Data records:
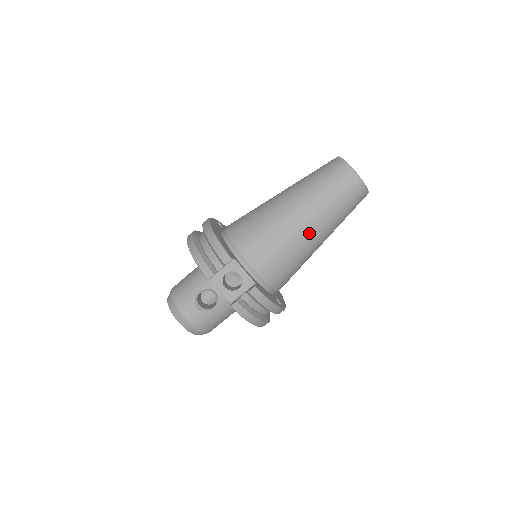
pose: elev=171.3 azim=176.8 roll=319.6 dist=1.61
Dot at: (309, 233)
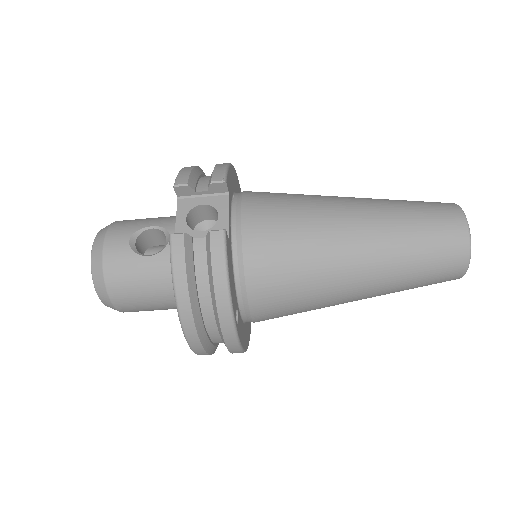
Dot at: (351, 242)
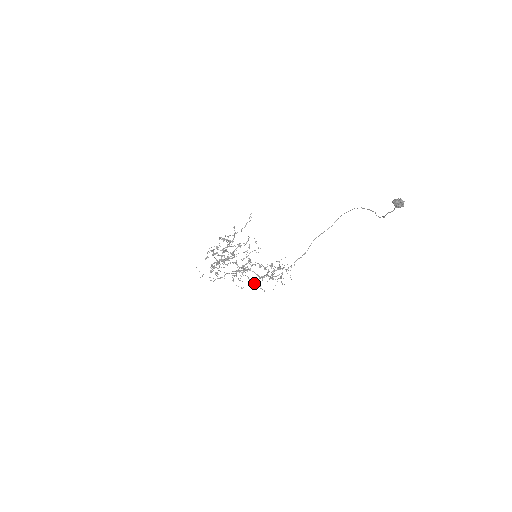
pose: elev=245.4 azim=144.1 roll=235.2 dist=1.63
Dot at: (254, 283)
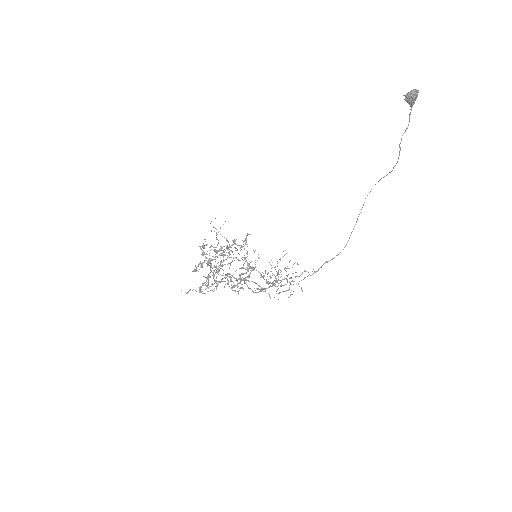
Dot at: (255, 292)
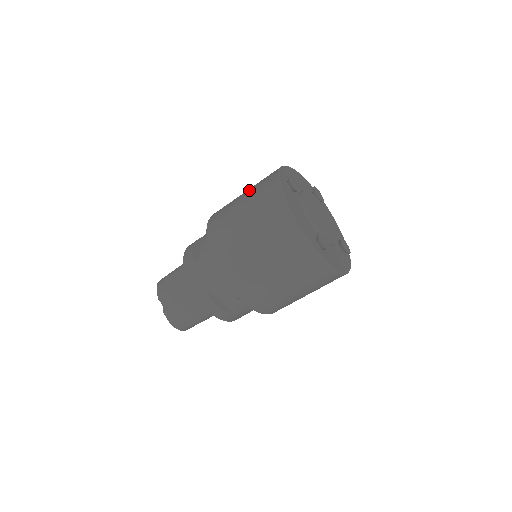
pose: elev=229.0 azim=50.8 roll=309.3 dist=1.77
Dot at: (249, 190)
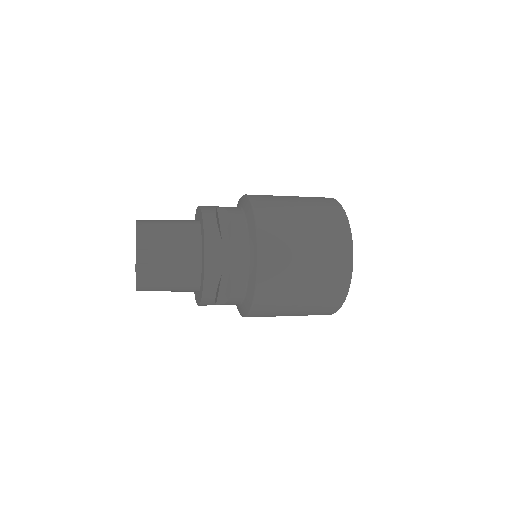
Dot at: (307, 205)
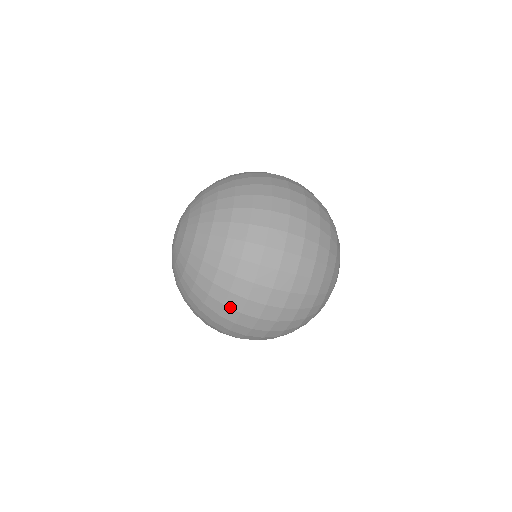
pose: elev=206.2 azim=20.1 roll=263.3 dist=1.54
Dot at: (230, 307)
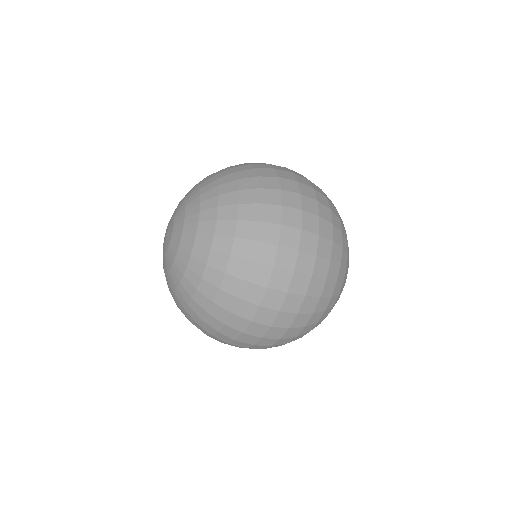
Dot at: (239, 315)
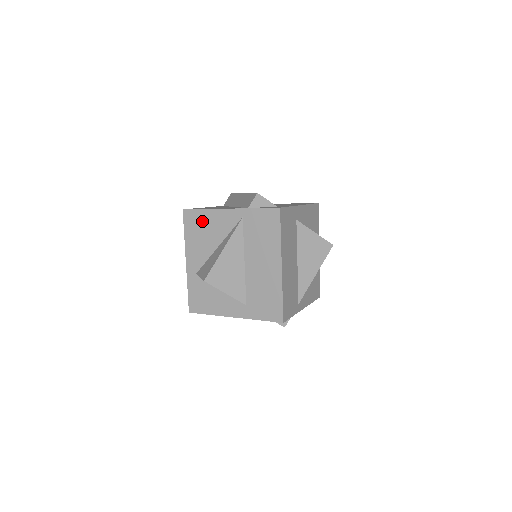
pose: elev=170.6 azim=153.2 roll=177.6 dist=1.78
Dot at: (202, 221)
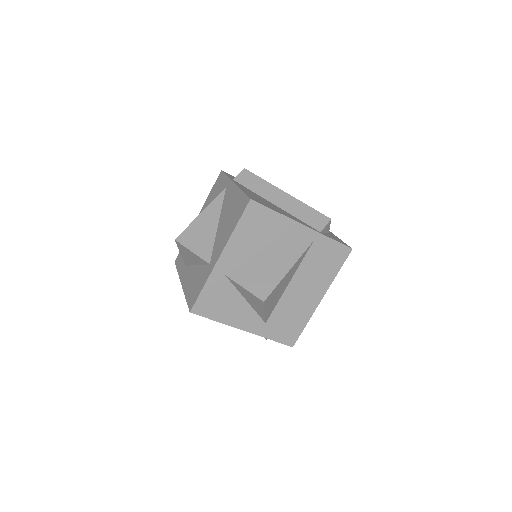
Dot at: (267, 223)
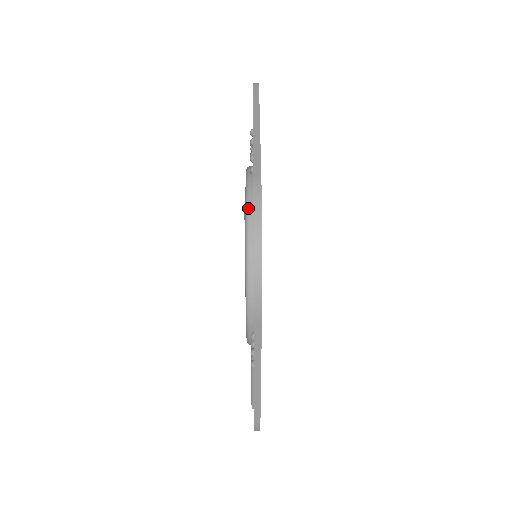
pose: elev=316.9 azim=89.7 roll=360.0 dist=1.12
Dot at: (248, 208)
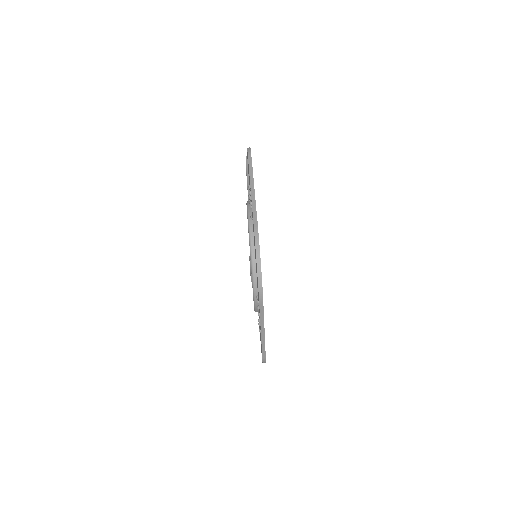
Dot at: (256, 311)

* * *

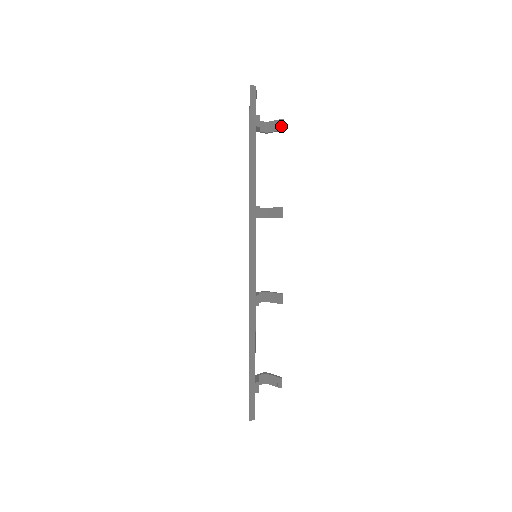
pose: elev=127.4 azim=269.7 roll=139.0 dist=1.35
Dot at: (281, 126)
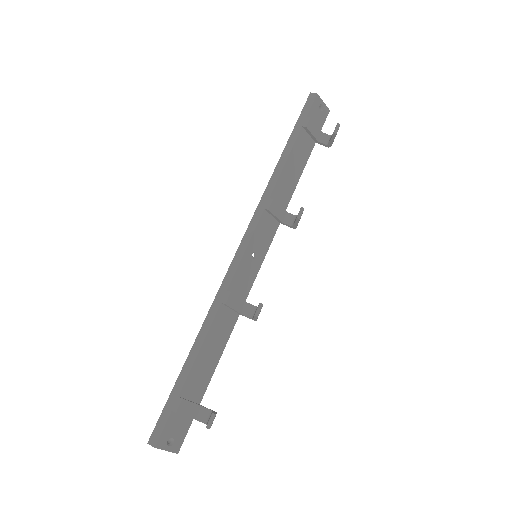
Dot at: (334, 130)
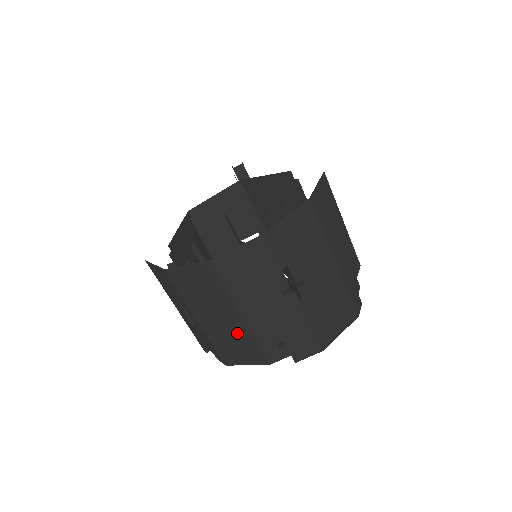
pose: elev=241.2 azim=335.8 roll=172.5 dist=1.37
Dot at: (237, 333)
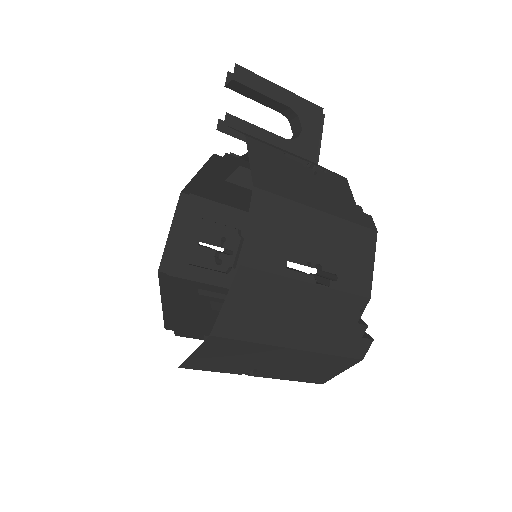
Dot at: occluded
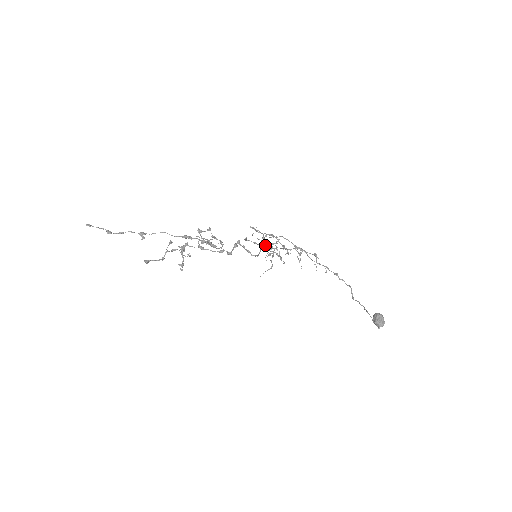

- **WORK REQUIRED**:
Print the lines of the records starting at the line that contains "pose: elev=316.9 azim=89.7" and ending at the line that contains "Dot at: (256, 311)". Leave out the pictures.

- **EXERCISE ANSWER**:
pose: elev=316.9 azim=89.7 roll=360.0 dist=1.12
Dot at: (248, 208)
Dot at: (256, 311)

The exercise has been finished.